No dia do parto, quis o destino que a sobrinha da mãe adotiva de Marise, visitasse uma amiga internada no quarto ao lado, ao descobrir que havia uma criança para adoção, a sobrinha logo ligou para dona Erotides, que sonhava em adotar uma criança pois perdeu seu filho de 4 anos para a meningite. Seu Vieira visitou Marise ainda no hospital. Albertina recebeu alta sem a bebê, mas conta que assim que voltou para casa, não conteve o choro e desespero, retornou ao hospital para buscar Marise. Mas a criança já não estava lá.
Quando os ciclos se fecham
Hoje Marise trabalha como professora e mora com o filho, sua grande paixão.. A filha conta que ao reencontrar a mãe muitas coisas fizeram sentido, seus medos e gostos se tornaram mais reais, como se esse processo a fizesse compreender a si mesma e todos os sentimentos que carregava desde a infância.

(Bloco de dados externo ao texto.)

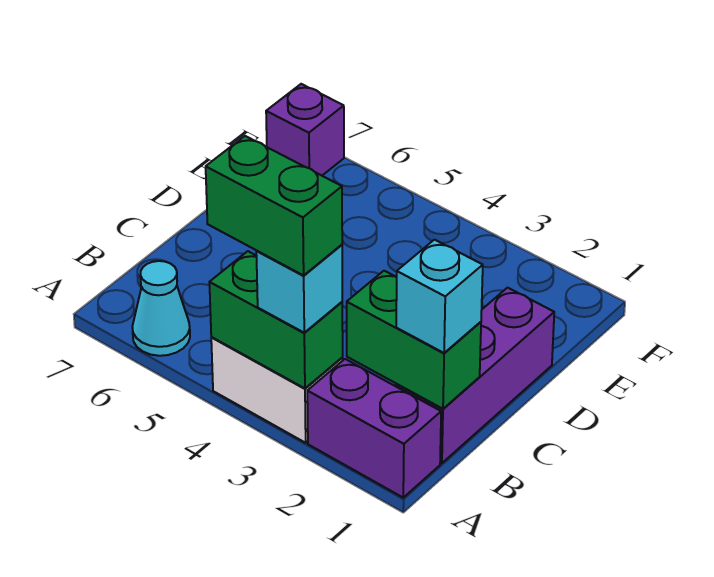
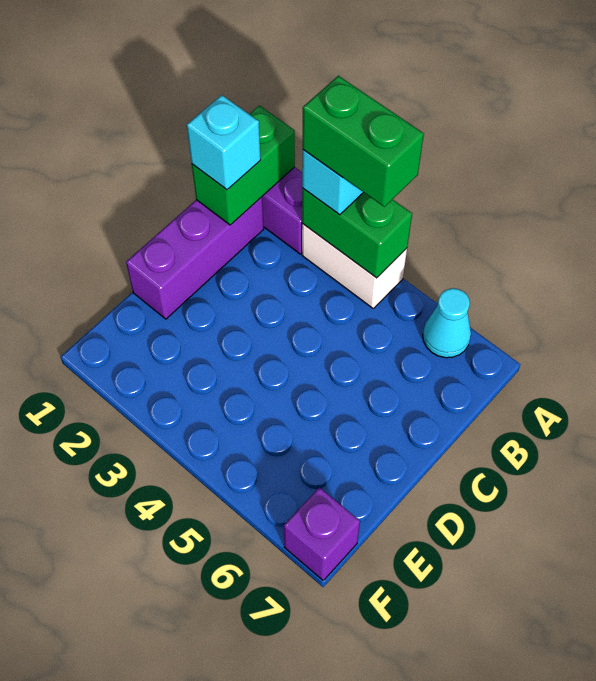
green brick B1:B2 level 2 -> green brick A1:B1 level 2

Marise ainda conta que seus irmãos biológicos relataram existir uma Albertina antes e outra depois de Marise. Ela sorri com frequência e leva a vida com mais leveza, como se, assim que Marise pôs os pés na casa daquela que a gerou, a culpa fosse levada embora.
Hoje elas passam datas comemorativas juntas, trocam conversas sobre seus gostos e tentam recuperar todos os anos que não trocaram uma palavra ou um olhar.
Apesar do grande carinho e respeito pela mãe biológica e por sua história, Marise carrega uma certeza: os reencontros da vida não apagam nem substituem tudo que viveu com seus pais adotivos. “Pai e mãe para mim, foi quem me criou. Isso eu tenho no meu coração, na minha mente, na minha vida.”